CFPB Enters Into Consent Order with Bank Resolving Allegations of Force-Placed-Insurance

On July 9, 2024, the Consumer Financial Protection Bureau (CFPB) announced that it entered into a consent order with a national bank, resolving allegations related to the bank’s auto lending practices.

The consent order​ ​​related to auto lending practices resolves allegations that the bank’s practices related to force-placed insurance policies violated the Consumer Financial Protection Act of 2010 (CFPA), 12 U.S.C. §§ 5531, 5536; the Fair Credit Reporting Act (FCRA), 15 U.S.C. § 1681s-2; and the Electronic Fund Transfer Act (EFTA), 15 U.S.C. § 1693e(b) and Regulation E, 12 C.F.R. § 1005.10​​.  Specifically, the CFPB alleged that the bank took out and retained these insurance policies – meant to protect a lender’s interest in the loan’s physical collateral – on vehicles for which borrowers already had their own, separate insurance.  According the Consent Order, around 50% of the loans on which the bank force-placed insurance fell into this category. These policies, the cost of which were passed along to the consumer, resulted in increased repossessions, which the CFPB accused the bank of underreporting as well.
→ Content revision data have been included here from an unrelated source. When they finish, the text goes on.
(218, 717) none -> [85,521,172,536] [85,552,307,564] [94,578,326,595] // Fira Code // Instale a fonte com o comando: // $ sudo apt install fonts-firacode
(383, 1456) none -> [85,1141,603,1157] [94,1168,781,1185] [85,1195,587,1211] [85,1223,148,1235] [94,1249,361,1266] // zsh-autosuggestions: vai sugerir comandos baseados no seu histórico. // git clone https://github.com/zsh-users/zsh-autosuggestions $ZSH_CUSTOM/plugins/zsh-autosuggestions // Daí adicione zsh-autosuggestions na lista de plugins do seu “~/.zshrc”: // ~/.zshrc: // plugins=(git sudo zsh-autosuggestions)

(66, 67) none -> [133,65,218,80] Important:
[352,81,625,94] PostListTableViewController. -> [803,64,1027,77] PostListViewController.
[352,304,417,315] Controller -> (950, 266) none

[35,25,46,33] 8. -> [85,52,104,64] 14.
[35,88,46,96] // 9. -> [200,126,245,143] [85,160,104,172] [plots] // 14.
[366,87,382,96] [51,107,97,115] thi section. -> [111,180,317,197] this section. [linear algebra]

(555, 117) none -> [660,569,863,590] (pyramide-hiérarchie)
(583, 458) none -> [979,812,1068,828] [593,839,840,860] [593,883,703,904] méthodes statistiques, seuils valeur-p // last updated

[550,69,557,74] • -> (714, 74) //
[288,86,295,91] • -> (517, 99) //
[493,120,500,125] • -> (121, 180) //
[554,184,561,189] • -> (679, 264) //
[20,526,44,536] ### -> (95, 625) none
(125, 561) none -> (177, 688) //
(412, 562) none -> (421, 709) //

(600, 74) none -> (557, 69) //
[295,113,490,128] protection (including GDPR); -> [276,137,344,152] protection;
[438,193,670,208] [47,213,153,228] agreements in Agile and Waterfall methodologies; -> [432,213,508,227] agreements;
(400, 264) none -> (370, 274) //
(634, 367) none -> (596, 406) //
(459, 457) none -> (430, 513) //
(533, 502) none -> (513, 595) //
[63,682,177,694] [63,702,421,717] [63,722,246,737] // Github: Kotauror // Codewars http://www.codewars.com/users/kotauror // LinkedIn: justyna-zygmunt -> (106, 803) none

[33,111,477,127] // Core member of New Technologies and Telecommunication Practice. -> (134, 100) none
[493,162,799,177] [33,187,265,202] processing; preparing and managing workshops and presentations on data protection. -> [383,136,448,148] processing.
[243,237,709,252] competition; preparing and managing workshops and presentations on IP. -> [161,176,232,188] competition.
The CFPB also alleged that the bank failed to provide adequate disclosures around and notice of such force-placed policies to affected consumers.

Under the terms of this consent order, the bank has agreed to pay a civil monetary penalty of $5 million and provide redress to allegedly harmed customers. ​​​​​This consent order was announced jointly with the CFPB’s proposed judgment against this bank in a separate lawsuit stemming from allegations that it improperly opened unauthorized consumer accounts.